In any event, were it Massmart's strategy to move towards sourcing more of its products internationally post the implementation of the proposed merger (which is unlikely to be the case), this will not have a significant negative effect on the South African manufacturing and supply sectors for the simple reason that the wholesale / retail sector in South Africa is a mature and competitive one, characterised by a number of alternative channels to the market.
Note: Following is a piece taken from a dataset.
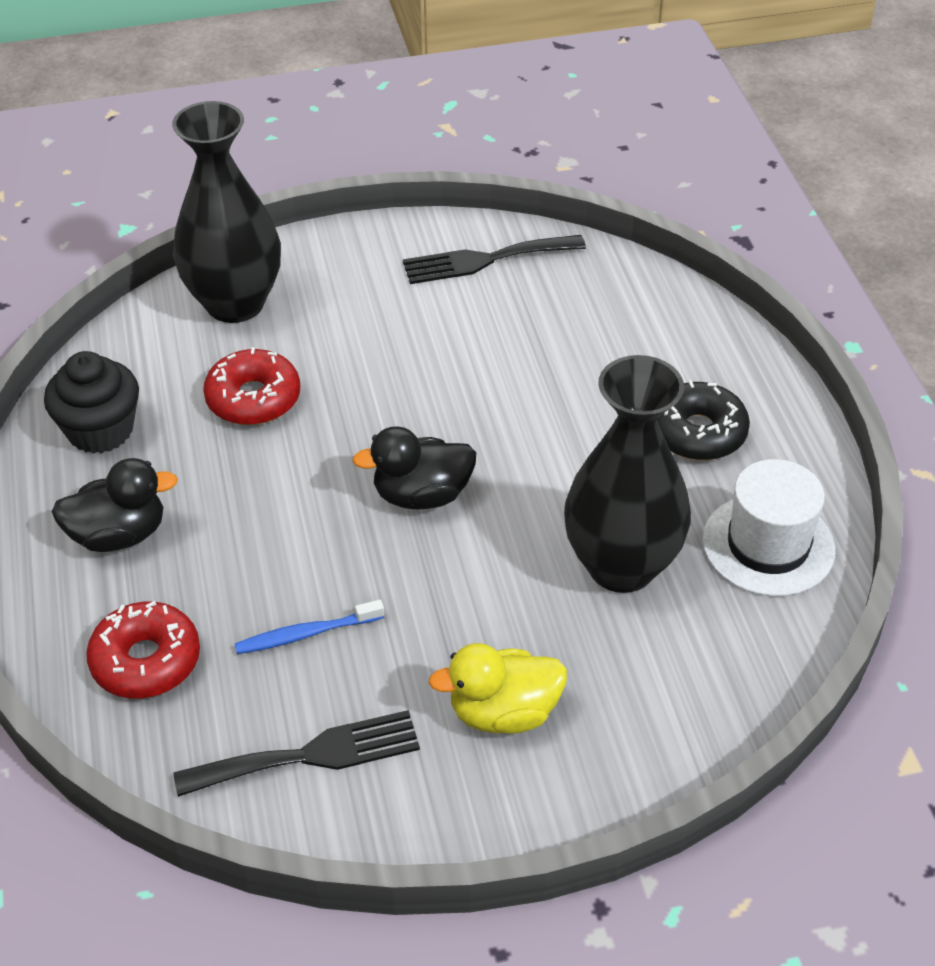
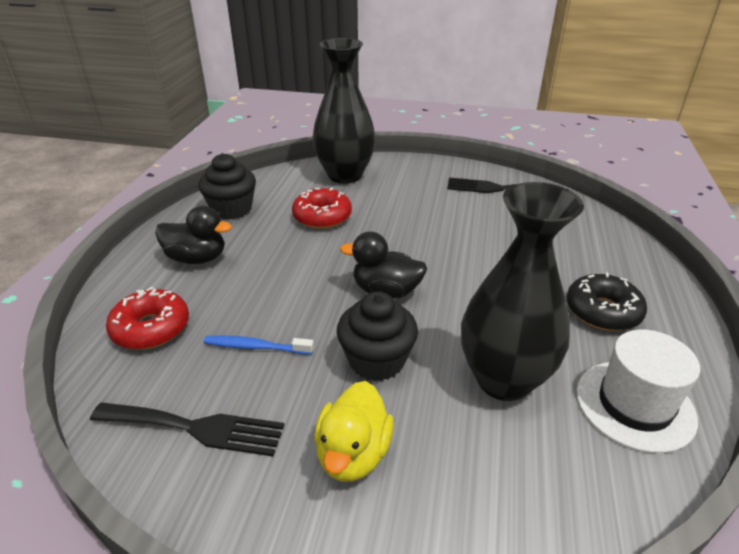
camera: 25 degrees right, 10 degrees down
yellow duck [429,643,567,734] -> yellow duck turned 90 degrees counterclockwise [314,381,394,482]
none -> black cupcake [337,291,418,381]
Pattison's conclusion was that based on the above, the opposing parties' focus on local procurement targets was misplaced.

Other sought conditions

Other conditions listed by the various opposing parties include:

  • Commitment by Wal-Mart to honour current union relations as well as refrain from preventing or dissuading workers from forming any new such relations and collective bargaining;
  • Those relating to the limitation of the extent of foreign ownership or the form of foreign ownership of South African firms;
  • Requirement that foreign firms investing in South Africa have a positive global reputation;
  • Commitments to the quality of goods supplied (referred to as "consumer protection mechanisms");
  • That the merger does not result in job losses or failed firms;
  • That there is no downward variation in terms of employment;
  • Requirement that Massmart pays an equivalent or better wage relative to the industry average;
  • Commitment to procure a certain percentage of goods from SMMEs and HDI owned firms;
  • Commitment to create new jobs;
  • Restriction of new stores to city outskirts;
  • Limitation of scope of expansion, by region, size or acquisition;
  • That Massmart provide favourable terms to suppliers;
  • Requirement that Massmart ensures overseas suppliers comply with labour laws;
  • Prevention of the merger for a period so that South Africans can have a fully informed debate;
  • Limitation of the products Massmart can sell;
  • Limitation of market shares for specific goods and categories of goods;
  • Application of something similar to the UK Supermarkets Code of Practice and an ombudsman to oversee the implementation;
  • Prohibition of retailers from direct dealings with producers;
  • Prohibition of below-cost selling;
  • Requirement that the merged firm accept "joint-liability" with its suppliers for compliance with labour laws "where the cost of the contract would not allow wages and benefits sufficient to comply" with labour law;
  • Commitment by Wal-Mart to the "four core conventions of the ILO," namely prohibition of child labour, prohibition of forced labour, non-discrimination and freedom of association;
  • Suspension of the new performance management systems until there has been an informed and agreed upon discussion;
  • Requirement that the merged firm develop programs to allow local suppliers to export through Wal-Mart's global distribution network.
  • Regular monitoring and enforcement mechanisms, such as requiring Wal-Mart to report to the Competition Commission on a scheduled basis, providing it with all relevant data, supplier locations, breakdowns of domestic procurement etc.